NB: This article was written in 2018, and details have changed.
On a chilly Saturday morning in November, Kaylee and Emma Stevenson have just done what they do most Saturday mornings: the five-kilometre Park Run on Bressay, the island of 360 residents across the water from Shetland’s capital, Lerwick. As always, they’ve travelled across on the ferry with their dogs, and running partners: Hugo, Kaylee’s large and fluffy Akita, and Nell, one of Emma’s two boxers (the other, Keira, isn’t such a fan of running). “Hugo comes everywhere with me,” says Kaylee, with her post-run coffee and bacon roll outside Bressay’s little cafe, in the former school. “He’s basically like a human, but quite a lazy one.”

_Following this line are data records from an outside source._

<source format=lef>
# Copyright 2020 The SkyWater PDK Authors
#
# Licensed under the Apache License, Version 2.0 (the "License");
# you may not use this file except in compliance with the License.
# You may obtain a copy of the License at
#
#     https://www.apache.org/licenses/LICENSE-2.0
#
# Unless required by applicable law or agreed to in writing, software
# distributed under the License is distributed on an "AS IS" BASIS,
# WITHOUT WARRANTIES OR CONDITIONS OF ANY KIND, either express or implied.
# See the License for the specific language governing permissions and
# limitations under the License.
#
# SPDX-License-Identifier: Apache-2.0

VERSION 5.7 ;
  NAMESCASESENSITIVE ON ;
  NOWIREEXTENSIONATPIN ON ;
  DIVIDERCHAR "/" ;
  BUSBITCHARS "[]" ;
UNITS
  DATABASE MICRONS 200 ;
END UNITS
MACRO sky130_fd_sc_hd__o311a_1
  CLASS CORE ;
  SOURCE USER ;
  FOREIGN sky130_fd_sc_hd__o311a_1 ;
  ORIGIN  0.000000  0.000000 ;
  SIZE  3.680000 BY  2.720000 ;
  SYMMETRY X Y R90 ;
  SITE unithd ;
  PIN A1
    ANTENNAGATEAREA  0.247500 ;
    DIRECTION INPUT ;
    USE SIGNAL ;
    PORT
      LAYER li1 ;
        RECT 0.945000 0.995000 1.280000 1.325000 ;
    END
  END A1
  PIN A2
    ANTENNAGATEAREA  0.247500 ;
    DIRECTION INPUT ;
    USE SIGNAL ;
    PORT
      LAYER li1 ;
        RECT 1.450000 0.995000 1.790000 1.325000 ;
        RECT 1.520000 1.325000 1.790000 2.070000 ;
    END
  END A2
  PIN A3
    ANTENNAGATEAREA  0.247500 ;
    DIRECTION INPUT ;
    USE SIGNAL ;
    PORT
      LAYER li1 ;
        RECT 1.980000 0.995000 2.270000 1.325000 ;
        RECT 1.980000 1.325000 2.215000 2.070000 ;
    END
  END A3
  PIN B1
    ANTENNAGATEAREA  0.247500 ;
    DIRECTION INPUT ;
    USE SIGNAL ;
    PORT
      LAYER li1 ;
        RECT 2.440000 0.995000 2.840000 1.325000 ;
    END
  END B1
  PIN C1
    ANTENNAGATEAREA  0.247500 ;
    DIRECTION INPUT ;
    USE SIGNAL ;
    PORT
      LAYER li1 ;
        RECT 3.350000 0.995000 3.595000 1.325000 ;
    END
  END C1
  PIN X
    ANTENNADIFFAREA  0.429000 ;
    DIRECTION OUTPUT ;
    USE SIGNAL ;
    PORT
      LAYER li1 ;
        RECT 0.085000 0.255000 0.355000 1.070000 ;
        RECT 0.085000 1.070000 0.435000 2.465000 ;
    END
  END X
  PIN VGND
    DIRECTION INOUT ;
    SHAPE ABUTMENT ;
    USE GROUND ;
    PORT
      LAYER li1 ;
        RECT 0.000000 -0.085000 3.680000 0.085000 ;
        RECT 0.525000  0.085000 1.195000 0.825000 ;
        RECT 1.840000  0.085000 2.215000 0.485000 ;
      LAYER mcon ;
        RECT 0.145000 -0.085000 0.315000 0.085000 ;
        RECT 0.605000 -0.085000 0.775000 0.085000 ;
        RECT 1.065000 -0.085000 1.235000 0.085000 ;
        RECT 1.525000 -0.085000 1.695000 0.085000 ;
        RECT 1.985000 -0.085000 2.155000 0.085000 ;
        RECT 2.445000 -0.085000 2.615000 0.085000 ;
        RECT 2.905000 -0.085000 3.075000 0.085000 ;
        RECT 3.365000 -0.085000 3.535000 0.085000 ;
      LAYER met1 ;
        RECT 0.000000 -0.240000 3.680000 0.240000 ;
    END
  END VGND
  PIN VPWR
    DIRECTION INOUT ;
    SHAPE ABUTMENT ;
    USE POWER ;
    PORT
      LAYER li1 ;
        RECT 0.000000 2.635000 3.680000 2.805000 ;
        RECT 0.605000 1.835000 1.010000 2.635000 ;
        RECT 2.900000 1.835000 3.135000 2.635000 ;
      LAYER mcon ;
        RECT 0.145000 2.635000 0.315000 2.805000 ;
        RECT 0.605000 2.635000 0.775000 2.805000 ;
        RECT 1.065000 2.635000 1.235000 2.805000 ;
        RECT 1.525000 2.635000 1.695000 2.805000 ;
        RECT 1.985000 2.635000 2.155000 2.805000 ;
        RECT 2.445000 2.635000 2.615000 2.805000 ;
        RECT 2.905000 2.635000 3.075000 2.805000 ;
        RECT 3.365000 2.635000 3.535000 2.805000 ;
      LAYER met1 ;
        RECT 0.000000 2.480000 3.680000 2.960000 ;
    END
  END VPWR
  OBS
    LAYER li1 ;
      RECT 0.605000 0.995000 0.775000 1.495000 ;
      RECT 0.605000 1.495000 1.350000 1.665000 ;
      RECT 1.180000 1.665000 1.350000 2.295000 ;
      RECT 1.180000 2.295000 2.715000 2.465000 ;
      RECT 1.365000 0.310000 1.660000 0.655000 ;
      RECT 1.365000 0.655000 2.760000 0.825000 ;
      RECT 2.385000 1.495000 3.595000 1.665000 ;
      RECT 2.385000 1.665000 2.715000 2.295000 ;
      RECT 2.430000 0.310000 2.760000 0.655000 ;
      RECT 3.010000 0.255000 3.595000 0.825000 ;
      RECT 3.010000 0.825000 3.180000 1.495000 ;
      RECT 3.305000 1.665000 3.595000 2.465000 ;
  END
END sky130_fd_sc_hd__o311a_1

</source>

“She’s a crazy dog lady,” points out Emma.
“So are you, though!”
Kaylee and Emma make each other laugh a lot, which makes them tricky interviewees when we later sit down in the cafe at Mareel, Lerwick’s arts and culture centre. It’s been that way since they met at the age of 12 at Lerwick’s Anderson High School, and instantly hit it off. “We were those girls,” says Kaylee, raising an eyebrow. Back then, they both ran in the cross-country team at the local athletics club. Kaylee might have been quicker then, but Emma reckons she’s got the edge now. “I don’t even care,” says Kaylee… “Okay, I care a little. I’ve got the big fat dog, though…”
While people sometimes mistake them for sisters, especially now that they share a surname, they’re actually sisters-in-law, after Emma married Kaylee’s brother Gordon, an air traffic controller, earlier this year. If they are perhaps soul sisters, they share unselfconscious musical tastes. When Kaylee got tickets for the Abba tribute concert that’s happening tonight at Mareel, most of her friends “were too cool for it. But I could rely on Emma.”

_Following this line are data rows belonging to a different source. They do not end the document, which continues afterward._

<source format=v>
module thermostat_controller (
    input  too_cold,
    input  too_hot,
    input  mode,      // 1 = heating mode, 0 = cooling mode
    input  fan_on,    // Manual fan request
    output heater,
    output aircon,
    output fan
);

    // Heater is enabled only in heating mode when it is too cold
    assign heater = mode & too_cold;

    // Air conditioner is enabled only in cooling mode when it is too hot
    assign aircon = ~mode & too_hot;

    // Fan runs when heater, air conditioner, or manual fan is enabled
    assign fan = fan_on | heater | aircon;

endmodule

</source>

Still, while they struggle to keep straight faces on a Saturday, and frequently commentate on each others’ performance during our interview, they both have very serious day jobs in Shetland’s emergency services. Emma works as a specialist paramedic, while Kaylee works as a senior maritime operations officer at the Shetland Coastguard, which means she’s often the first port of call in an emergency. Both have recently appeared on Island Medics, the BBC programme about Shetland’s health and rescue services. The first episode shows Kaylee helping to coordinate the night-time rescue of a teenage boy trapped on a cliff; the fourth episode sees Emma escort a heart attack patient from Lerwick’s Gilbert Bain hospital to the airport at Sumburgh.